**Brief:** Transcribe each entry exactly, without pictures.

═════ Input data

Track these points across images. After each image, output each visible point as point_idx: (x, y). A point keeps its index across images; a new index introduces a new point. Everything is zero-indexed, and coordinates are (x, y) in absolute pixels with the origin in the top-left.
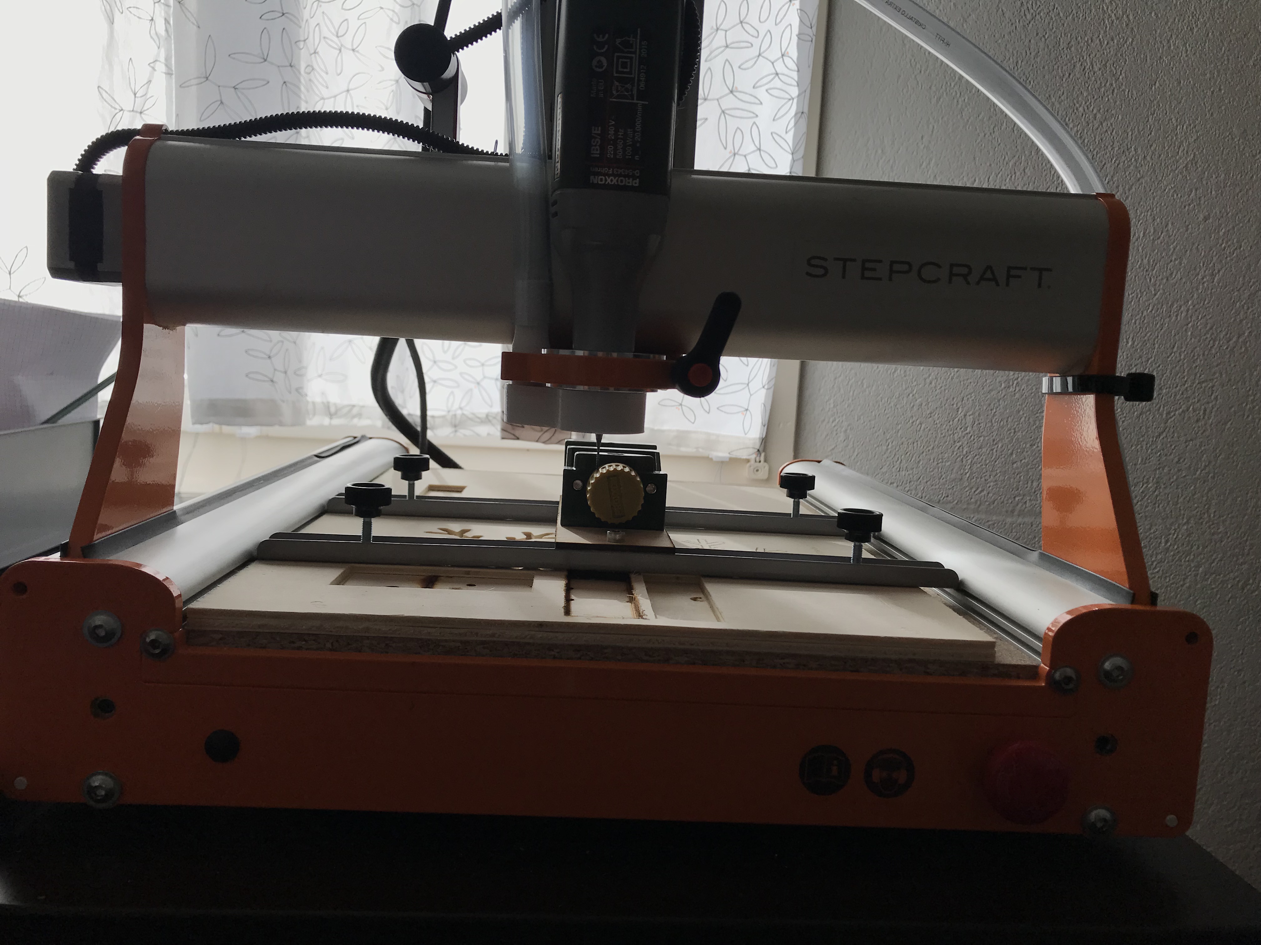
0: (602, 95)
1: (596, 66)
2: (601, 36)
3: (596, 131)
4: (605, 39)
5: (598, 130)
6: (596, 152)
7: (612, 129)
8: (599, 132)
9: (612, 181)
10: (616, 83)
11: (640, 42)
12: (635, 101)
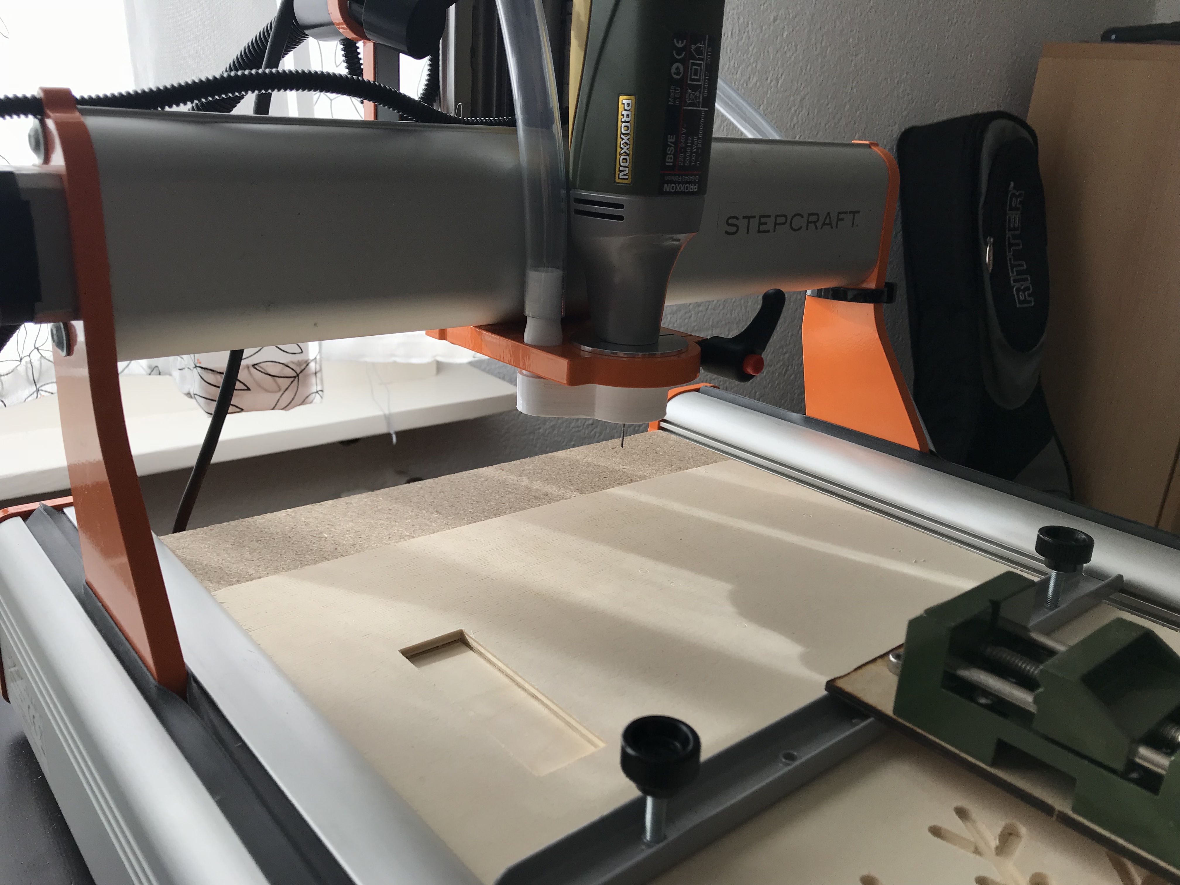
0: (677, 103)
1: (675, 73)
2: (680, 42)
3: (671, 139)
4: (684, 44)
5: (673, 139)
6: (669, 160)
7: (683, 137)
8: (674, 141)
9: (680, 188)
10: (690, 91)
11: (707, 48)
12: (701, 109)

══════════

**Your response:**
Track these points across images. After each image, output each visible point as point_idx: (x, y). A point keeps its index across images; a new index introduces a new point. Everything is zero-indexed, and coordinates are (x, y) in absolute pixels with the origin in the top-left.
0: (602, 95)
1: (596, 66)
2: (601, 36)
3: (596, 131)
4: (605, 39)
5: (598, 130)
6: (596, 152)
7: (612, 129)
8: (599, 132)
9: (612, 181)
10: (616, 83)
11: (640, 42)
12: (635, 101)
0: (677, 103)
1: (675, 73)
2: (680, 42)
3: (671, 139)
4: (684, 44)
5: (673, 139)
6: (669, 160)
7: (683, 137)
8: (674, 141)
9: (680, 188)
10: (690, 91)
11: (707, 48)
12: (701, 109)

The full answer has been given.